Around 190 Swiss towns are taking part in the European "In Town Without My Car" day, which this year targets commuters.
According to the Swiss Transport and Environment Association, the current high price of petrol is a good reason to consider using other forms of transport.
From Geneva to St Gallen, drivers are being urged to leave their cars at home on Thursday as town centres close to traffic and open up to pedestrians and cyclists. In some cases, towns will be hosting street theatre, live music and dancing events.
The non-governmental Transport and Environment Association used the occasion to issue a reminder that traffic problems are most acute in urban areas. The build-up of traffic is leading to increased congestion and atmospheric pollution in some agglomerations, it warned.
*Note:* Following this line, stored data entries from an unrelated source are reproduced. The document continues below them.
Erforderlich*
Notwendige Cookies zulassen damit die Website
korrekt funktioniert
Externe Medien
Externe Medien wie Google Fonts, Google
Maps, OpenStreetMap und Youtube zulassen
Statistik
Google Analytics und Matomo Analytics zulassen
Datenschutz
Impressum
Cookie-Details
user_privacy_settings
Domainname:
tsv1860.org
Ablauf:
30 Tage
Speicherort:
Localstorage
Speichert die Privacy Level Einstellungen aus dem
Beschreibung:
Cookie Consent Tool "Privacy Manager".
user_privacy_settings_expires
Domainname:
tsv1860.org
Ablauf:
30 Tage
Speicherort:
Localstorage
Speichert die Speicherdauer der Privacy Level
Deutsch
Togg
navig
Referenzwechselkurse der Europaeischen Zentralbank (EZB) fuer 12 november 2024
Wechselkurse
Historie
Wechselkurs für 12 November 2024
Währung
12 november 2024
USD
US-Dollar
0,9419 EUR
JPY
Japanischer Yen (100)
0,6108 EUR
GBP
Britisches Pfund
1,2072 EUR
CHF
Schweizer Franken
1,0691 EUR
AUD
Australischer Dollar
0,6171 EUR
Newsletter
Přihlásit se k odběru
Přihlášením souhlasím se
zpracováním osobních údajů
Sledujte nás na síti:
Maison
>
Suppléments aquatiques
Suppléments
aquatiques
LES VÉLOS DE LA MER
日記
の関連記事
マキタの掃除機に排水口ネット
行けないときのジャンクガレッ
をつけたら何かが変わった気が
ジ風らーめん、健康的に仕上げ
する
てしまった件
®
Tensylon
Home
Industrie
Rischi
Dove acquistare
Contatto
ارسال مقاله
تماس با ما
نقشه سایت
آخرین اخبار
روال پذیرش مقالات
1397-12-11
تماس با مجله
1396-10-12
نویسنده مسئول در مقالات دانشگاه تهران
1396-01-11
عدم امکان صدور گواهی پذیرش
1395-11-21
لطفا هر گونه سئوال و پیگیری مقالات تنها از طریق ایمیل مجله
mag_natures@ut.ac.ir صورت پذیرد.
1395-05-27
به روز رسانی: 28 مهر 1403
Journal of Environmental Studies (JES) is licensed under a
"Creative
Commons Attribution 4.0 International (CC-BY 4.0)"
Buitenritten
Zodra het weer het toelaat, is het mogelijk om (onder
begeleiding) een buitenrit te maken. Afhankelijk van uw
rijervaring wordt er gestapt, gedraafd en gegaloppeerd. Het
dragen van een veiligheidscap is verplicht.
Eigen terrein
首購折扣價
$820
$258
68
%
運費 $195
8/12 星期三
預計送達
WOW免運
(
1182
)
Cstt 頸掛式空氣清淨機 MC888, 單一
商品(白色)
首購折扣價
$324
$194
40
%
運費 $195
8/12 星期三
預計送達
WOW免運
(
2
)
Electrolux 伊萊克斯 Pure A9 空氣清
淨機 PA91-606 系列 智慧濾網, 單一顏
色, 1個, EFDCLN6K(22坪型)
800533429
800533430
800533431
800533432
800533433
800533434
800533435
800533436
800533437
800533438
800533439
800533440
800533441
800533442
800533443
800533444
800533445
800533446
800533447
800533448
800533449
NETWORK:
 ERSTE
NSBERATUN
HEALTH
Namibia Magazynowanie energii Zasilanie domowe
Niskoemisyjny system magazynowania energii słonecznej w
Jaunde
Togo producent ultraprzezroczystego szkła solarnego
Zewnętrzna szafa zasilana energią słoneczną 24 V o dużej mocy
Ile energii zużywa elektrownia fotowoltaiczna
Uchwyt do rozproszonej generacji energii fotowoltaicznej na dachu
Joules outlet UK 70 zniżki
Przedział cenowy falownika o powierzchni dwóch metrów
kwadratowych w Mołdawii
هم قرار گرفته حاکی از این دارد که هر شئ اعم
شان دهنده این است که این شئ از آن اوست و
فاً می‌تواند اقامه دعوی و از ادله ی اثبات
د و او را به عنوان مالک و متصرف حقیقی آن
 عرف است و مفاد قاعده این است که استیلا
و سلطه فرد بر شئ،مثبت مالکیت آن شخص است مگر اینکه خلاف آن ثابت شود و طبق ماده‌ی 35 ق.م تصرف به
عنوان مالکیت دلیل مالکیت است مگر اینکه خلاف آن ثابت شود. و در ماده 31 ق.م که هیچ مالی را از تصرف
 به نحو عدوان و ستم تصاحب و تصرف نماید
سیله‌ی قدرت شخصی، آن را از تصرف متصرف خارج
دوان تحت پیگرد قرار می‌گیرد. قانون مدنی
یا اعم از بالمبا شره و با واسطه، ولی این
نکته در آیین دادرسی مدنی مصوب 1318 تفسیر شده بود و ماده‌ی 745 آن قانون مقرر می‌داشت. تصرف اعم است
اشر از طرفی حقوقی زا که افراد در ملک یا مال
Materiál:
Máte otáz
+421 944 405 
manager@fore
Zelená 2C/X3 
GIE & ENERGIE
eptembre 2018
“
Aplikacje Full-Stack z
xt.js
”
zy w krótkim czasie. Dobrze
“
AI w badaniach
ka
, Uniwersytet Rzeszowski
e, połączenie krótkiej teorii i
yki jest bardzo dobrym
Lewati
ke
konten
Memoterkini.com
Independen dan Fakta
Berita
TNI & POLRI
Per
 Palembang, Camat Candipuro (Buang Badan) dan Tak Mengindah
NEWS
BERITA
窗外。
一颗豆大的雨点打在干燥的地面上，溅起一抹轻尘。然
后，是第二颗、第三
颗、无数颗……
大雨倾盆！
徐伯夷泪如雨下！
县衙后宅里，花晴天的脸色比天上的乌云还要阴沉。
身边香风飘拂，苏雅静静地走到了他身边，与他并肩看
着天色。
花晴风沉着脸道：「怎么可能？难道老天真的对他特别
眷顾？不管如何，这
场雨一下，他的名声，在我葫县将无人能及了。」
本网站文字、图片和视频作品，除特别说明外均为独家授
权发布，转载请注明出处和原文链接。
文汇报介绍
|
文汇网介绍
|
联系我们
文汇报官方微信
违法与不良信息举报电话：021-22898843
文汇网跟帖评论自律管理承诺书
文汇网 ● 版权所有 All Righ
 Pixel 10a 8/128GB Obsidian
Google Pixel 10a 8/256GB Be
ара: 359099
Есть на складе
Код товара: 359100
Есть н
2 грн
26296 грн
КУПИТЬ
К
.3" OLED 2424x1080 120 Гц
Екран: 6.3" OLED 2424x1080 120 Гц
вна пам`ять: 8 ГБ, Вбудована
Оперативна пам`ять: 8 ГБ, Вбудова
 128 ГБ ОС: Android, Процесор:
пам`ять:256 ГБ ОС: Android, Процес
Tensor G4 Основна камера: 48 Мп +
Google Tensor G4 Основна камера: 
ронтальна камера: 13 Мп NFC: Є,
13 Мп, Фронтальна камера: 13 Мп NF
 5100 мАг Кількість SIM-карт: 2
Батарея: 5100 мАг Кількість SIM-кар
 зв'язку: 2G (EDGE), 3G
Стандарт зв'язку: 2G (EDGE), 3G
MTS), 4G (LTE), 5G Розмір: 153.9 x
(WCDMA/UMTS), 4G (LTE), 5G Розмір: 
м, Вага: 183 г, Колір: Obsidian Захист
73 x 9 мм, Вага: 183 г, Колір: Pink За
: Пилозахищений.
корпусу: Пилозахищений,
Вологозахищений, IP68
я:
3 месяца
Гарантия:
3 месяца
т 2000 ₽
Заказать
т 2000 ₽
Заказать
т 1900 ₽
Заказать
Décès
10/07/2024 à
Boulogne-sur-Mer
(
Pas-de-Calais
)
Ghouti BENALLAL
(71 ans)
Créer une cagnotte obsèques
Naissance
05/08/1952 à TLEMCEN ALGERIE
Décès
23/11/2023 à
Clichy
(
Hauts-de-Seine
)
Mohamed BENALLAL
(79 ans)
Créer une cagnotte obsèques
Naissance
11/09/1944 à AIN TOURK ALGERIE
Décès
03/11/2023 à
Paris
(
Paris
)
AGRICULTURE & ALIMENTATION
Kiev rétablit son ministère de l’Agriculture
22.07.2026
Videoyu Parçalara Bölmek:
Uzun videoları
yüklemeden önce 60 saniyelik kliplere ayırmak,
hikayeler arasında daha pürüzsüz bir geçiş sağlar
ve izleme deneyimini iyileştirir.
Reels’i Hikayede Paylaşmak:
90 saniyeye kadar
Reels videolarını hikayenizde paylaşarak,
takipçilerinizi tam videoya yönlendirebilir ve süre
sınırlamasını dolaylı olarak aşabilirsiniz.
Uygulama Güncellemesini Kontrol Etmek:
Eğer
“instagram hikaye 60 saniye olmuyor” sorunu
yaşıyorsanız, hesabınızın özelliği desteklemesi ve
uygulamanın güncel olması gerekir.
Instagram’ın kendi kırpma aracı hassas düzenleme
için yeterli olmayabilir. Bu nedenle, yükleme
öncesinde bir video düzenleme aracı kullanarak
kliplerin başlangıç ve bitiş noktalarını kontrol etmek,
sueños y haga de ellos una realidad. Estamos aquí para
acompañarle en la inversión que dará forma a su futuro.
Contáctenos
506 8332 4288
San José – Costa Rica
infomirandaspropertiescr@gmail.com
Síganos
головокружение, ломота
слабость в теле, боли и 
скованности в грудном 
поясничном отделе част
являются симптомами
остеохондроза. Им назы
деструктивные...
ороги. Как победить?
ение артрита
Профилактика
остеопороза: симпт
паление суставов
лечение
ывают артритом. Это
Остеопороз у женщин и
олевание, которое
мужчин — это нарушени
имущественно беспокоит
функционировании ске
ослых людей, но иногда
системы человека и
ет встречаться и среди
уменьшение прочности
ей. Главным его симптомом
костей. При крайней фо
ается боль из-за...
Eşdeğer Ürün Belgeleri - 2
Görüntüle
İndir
It said the car-free day was the ideal opportunity for drivers to reflect on their use of the car and to consider more environmentally-friendly means of moving around.
The fact that petrol prices had risen and were unlikely to fall in the near future was further food for thought, the association added.
Swiss towns are marking car-free day in different ways. In western Switzerland, apples are being handed out to public transport users in Fribourg and debates have been organised.
In Geneva and Lausanne events will be held to entertain the public with free bike hire in Lausanne.
But unlike in previous years the centre of Geneva will remain open to traffic, although there are traffic exclusions zones being created around schools.
In Bern a march will be held through the old town in the evening, while Biel will put on a special cycle acrobatics show.
Michael Kaufman, deputy director of the Federal Energy Office, has said Switzerland needs to reduce its emissions of harmful greenhouse gases. In ratifying the Kyoto Protocol, the country had pledged to reduce its CO2 emissions from fossil fuels to ten per cent below 1990 levels by 2010.
"In Town Without My Car" takes place every year on September 22.
swissinfo with agencies
In 2004, there were almost 5 million motor vehicles in Switzerland, including 3.8 million private cars.
This means that more than one Swiss in two owns a car.
Every year the average Swiss travels 13,600km.
In 2000, the average Swiss spent 94 minutes a day travelling and covered a distance of 38km.